▸ **WHAT IS BEING ASKED**:
Each line below that contains the word "knee" must be copied.

▸ **RECORDS PROVIDED**:
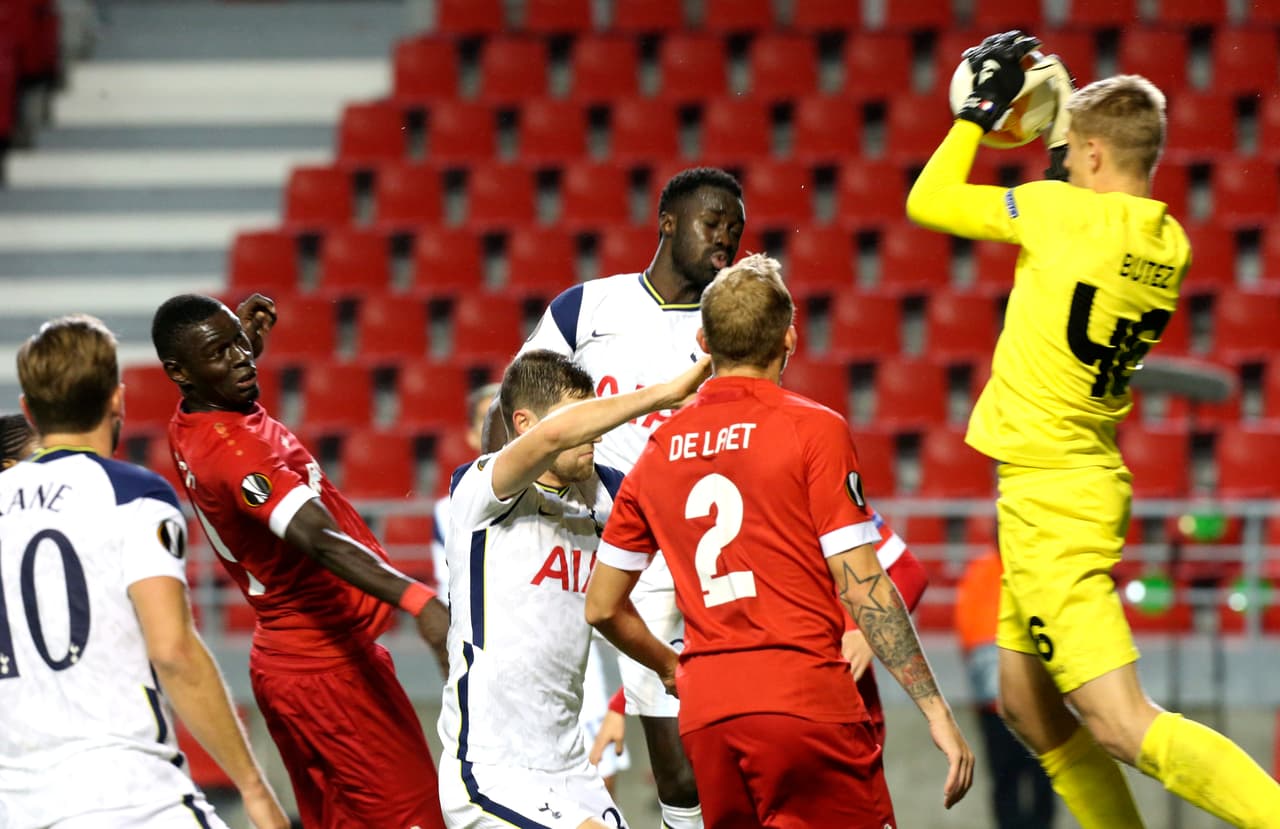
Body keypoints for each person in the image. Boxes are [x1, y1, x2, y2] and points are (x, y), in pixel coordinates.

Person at [906, 30, 1280, 828]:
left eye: (1071, 154)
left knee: (1120, 722)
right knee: (1027, 706)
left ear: (1097, 158)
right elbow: (1075, 192)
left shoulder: (1055, 214)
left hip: (1050, 500)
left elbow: (927, 199)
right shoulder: (1167, 242)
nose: (1061, 161)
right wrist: (1060, 118)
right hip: (1078, 477)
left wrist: (976, 113)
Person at [516, 166, 931, 825]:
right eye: (714, 225)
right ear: (667, 223)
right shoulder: (585, 309)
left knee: (706, 763)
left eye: (735, 233)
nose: (725, 242)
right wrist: (497, 485)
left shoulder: (727, 328)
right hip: (623, 551)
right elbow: (524, 407)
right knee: (675, 769)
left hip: (699, 553)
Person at [585, 255, 974, 828]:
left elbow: (600, 606)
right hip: (805, 703)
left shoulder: (659, 449)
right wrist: (935, 712)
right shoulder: (813, 429)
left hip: (709, 716)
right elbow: (865, 583)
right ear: (790, 337)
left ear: (703, 342)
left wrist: (674, 670)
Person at [150, 293, 449, 829]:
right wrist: (418, 599)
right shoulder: (239, 455)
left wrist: (233, 348)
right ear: (180, 373)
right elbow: (321, 540)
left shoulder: (191, 420)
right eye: (221, 353)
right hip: (328, 671)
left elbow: (224, 399)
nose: (241, 359)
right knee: (416, 818)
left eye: (239, 345)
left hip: (286, 662)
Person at [0, 314, 288, 829]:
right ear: (117, 399)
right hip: (127, 795)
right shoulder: (132, 493)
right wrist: (253, 786)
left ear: (29, 410)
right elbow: (172, 651)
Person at [438, 349, 709, 829]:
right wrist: (667, 394)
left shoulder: (601, 497)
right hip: (491, 769)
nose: (596, 434)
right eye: (581, 420)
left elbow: (613, 605)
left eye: (593, 417)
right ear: (525, 424)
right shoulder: (479, 492)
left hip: (570, 769)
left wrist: (671, 668)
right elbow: (557, 434)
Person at [434, 382, 632, 791]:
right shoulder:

▸ **FINISHED TASK**:
left knee: (1120, 722)
right knee: (1027, 706)
left knee: (706, 763)
right knee: (675, 769)
right knee: (416, 818)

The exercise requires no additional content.